[Dataset extract]

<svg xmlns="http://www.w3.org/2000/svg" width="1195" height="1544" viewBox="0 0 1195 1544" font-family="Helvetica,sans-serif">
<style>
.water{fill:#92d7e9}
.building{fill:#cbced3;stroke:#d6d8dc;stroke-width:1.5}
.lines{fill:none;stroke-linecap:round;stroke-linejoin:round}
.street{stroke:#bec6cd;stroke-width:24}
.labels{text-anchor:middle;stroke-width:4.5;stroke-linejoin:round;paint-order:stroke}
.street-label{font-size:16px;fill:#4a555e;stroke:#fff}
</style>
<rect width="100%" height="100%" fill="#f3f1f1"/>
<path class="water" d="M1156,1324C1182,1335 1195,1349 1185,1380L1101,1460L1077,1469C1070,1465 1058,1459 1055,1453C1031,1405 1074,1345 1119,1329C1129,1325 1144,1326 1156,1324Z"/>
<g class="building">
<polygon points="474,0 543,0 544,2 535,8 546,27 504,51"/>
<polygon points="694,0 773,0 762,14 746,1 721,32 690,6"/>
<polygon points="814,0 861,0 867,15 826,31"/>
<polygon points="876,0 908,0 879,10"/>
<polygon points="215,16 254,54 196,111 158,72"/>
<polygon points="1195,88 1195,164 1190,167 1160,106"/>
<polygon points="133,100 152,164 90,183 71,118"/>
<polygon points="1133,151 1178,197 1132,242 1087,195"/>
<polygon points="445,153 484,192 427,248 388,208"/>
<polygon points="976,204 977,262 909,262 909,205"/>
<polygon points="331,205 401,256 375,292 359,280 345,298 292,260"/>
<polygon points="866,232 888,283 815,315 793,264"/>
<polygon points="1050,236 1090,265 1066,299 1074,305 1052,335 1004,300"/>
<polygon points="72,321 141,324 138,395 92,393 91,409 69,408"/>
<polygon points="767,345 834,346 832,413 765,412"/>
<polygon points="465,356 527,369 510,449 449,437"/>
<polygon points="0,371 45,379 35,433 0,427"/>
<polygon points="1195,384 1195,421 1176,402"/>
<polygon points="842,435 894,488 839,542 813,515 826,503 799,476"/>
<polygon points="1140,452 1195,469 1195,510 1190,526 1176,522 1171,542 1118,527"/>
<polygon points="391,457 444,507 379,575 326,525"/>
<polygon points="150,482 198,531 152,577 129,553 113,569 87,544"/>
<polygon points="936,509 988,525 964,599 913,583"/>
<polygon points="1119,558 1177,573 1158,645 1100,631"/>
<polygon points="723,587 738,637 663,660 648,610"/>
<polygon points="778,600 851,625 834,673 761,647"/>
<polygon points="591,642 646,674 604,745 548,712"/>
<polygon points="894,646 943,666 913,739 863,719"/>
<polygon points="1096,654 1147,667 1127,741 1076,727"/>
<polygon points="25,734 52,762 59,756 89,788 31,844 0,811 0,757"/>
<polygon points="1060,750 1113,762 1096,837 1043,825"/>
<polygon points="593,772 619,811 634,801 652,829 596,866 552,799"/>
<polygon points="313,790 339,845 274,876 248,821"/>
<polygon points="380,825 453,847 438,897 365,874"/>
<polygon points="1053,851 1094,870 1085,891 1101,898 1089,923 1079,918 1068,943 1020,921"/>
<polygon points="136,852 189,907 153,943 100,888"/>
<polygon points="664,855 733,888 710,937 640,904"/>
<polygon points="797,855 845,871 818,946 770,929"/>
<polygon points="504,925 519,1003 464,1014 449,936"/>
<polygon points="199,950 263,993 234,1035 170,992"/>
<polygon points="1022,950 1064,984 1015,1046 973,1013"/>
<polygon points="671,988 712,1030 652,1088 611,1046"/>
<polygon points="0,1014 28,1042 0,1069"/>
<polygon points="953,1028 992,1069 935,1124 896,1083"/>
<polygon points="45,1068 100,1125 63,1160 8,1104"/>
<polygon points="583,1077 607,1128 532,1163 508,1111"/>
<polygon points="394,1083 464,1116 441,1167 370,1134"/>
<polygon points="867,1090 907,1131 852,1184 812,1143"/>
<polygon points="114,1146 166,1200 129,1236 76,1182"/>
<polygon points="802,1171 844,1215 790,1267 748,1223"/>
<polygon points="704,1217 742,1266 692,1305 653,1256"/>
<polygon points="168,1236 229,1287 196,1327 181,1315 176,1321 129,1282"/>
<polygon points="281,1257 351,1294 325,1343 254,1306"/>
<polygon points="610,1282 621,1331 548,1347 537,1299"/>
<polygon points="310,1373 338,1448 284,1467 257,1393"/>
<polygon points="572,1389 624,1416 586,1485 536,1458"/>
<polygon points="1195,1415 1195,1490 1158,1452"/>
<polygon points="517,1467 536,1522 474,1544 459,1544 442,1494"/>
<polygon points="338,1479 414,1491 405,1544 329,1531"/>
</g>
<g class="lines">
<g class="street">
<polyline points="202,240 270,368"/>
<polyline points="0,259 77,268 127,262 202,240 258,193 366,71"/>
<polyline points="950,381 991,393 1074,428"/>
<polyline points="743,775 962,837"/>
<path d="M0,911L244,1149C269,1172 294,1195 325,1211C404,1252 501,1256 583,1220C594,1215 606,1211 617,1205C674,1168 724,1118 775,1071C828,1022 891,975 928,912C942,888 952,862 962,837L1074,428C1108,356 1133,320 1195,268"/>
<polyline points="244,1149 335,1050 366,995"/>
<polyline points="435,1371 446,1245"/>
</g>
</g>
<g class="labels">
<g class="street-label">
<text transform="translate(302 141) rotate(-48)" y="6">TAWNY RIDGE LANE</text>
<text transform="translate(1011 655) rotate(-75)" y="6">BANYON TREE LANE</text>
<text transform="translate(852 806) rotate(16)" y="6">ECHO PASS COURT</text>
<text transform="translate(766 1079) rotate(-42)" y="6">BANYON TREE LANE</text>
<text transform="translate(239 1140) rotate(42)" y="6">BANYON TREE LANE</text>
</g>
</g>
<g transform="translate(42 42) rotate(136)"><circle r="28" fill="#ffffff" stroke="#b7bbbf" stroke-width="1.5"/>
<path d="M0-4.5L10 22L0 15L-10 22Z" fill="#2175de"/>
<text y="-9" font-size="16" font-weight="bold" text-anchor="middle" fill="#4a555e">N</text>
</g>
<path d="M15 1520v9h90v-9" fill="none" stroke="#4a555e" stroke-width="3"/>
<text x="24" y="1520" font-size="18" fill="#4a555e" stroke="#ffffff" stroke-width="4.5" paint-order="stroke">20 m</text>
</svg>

[/Dataset extract]

• **What you are asked to do**
All of the records above are to be repeated exactly.

• **Final answer**
<svg xmlns="http://www.w3.org/2000/svg" width="1195" height="1544" viewBox="0 0 1195 1544" font-family="Helvetica,sans-serif">
<style>
.water{fill:#92d7e9}
.building{fill:#cbced3;stroke:#d6d8dc;stroke-width:1.5}
.lines{fill:none;stroke-linecap:round;stroke-linejoin:round}
.street{stroke:#bec6cd;stroke-width:24}
.labels{text-anchor:middle;stroke-width:4.5;stroke-linejoin:round;paint-order:stroke}
.street-label{font-size:16px;fill:#4a555e;stroke:#fff}
</style>
<rect width="100%" height="100%" fill="#f3f1f1"/>
<path class="water" d="M1156,1324C1182,1335 1195,1349 1185,1380L1101,1460L1077,1469C1070,1465 1058,1459 1055,1453C1031,1405 1074,1345 1119,1329C1129,1325 1144,1326 1156,1324Z"/>
<g class="building">
<polygon points="474,0 543,0 544,2 535,8 546,27 504,51"/>
<polygon points="694,0 773,0 762,14 746,1 721,32 690,6"/>
<polygon points="814,0 861,0 867,15 826,31"/>
<polygon points="876,0 908,0 879,10"/>
<polygon points="215,16 254,54 196,111 158,72"/>
<polygon points="1195,88 1195,164 1190,167 1160,106"/>
<polygon points="133,100 152,164 90,183 71,118"/>
<polygon points="1133,151 1178,197 1132,242 1087,195"/>
<polygon points="445,153 484,192 427,248 388,208"/>
<polygon points="976,204 977,262 909,262 909,205"/>
<polygon points="331,205 401,256 375,292 359,280 345,298 292,260"/>
<polygon points="866,232 888,283 815,315 793,264"/>
<polygon points="1050,236 1090,265 1066,299 1074,305 1052,335 1004,300"/>
<polygon points="72,321 141,324 138,395 92,393 91,409 69,408"/>
<polygon points="767,345 834,346 832,413 765,412"/>
<polygon points="465,356 527,369 510,449 449,437"/>
<polygon points="0,371 45,379 35,433 0,427"/>
<polygon points="1195,384 1195,421 1176,402"/>
<polygon points="842,435 894,488 839,542 813,515 826,503 799,476"/>
<polygon points="1140,452 1195,469 1195,510 1190,526 1176,522 1171,542 1118,527"/>
<polygon points="391,457 444,507 379,575 326,525"/>
<polygon points="150,482 198,531 152,577 129,553 113,569 87,544"/>
<polygon points="936,509 988,525 964,599 913,583"/>
<polygon points="1119,558 1177,573 1158,645 1100,631"/>
<polygon points="723,587 738,637 663,660 648,610"/>
<polygon points="778,600 851,625 834,673 761,647"/>
<polygon points="591,642 646,674 604,745 548,712"/>
<polygon points="894,646 943,666 913,739 863,719"/>
<polygon points="1096,654 1147,667 1127,741 1076,727"/>
<polygon points="25,734 52,762 59,756 89,788 31,844 0,811 0,757"/>
<polygon points="1060,750 1113,762 1096,837 1043,825"/>
<polygon points="593,772 619,811 634,801 652,829 596,866 552,799"/>
<polygon points="313,790 339,845 274,876 248,821"/>
<polygon points="380,825 453,847 438,897 365,874"/>
<polygon points="1053,851 1094,870 1085,891 1101,898 1089,923 1079,918 1068,943 1020,921"/>
<polygon points="136,852 189,907 153,943 100,888"/>
<polygon points="664,855 733,888 710,937 640,904"/>
<polygon points="797,855 845,871 818,946 770,929"/>
<polygon points="504,925 519,1003 464,1014 449,936"/>
<polygon points="199,950 263,993 234,1035 170,992"/>
<polygon points="1022,950 1064,984 1015,1046 973,1013"/>
<polygon points="671,988 712,1030 652,1088 611,1046"/>
<polygon points="0,1014 28,1042 0,1069"/>
<polygon points="953,1028 992,1069 935,1124 896,1083"/>
<polygon points="45,1068 100,1125 63,1160 8,1104"/>
<polygon points="583,1077 607,1128 532,1163 508,1111"/>
<polygon points="394,1083 464,1116 441,1167 370,1134"/>
<polygon points="867,1090 907,1131 852,1184 812,1143"/>
<polygon points="114,1146 166,1200 129,1236 76,1182"/>
<polygon points="802,1171 844,1215 790,1267 748,1223"/>
<polygon points="704,1217 742,1266 692,1305 653,1256"/>
<polygon points="168,1236 229,1287 196,1327 181,1315 176,1321 129,1282"/>
<polygon points="281,1257 351,1294 325,1343 254,1306"/>
<polygon points="610,1282 621,1331 548,1347 537,1299"/>
<polygon points="310,1373 338,1448 284,1467 257,1393"/>
<polygon points="572,1389 624,1416 586,1485 536,1458"/>
<polygon points="1195,1415 1195,1490 1158,1452"/>
<polygon points="517,1467 536,1522 474,1544 459,1544 442,1494"/>
<polygon points="338,1479 414,1491 405,1544 329,1531"/>
</g>
<g class="lines">
<g class="street">
<polyline points="202,240 270,368"/>
<polyline points="0,259 77,268 127,262 202,240 258,193 366,71"/>
<polyline points="950,381 991,393 1074,428"/>
<polyline points="743,775 962,837"/>
<path d="M0,911L244,1149C269,1172 294,1195 325,1211C404,1252 501,1256 583,1220C594,1215 606,1211 617,1205C674,1168 724,1118 775,1071C828,1022 891,975 928,912C942,888 952,862 962,837L1074,428C1108,356 1133,320 1195,268"/>
<polyline points="244,1149 335,1050 366,995"/>
<polyline points="435,1371 446,1245"/>
</g>
</g>
<g class="labels">
<g class="street-label">
<text transform="translate(302 141) rotate(-48)" y="6">TAWNY RIDGE LANE</text>
<text transform="translate(1011 655) rotate(-75)" y="6">BANYON TREE LANE</text>
<text transform="translate(852 806) rotate(16)" y="6">ECHO PASS COURT</text>
<text transform="translate(766 1079) rotate(-42)" y="6">BANYON TREE LANE</text>
<text transform="translate(239 1140) rotate(42)" y="6">BANYON TREE LANE</text>
</g>
</g>
<g transform="translate(42 42) rotate(136)"><circle r="28" fill="#ffffff" stroke="#b7bbbf" stroke-width="1.5"/>
<path d="M0-4.5L10 22L0 15L-10 22Z" fill="#2175de"/>
<text y="-9" font-size="16" font-weight="bold" text-anchor="middle" fill="#4a555e">N</text>
</g>
<path d="M15 1520v9h90v-9" fill="none" stroke="#4a555e" stroke-width="3"/>
<text x="24" y="1520" font-size="18" fill="#4a555e" stroke="#ffffff" stroke-width="4.5" paint-order="stroke">20 m</text>
</svg>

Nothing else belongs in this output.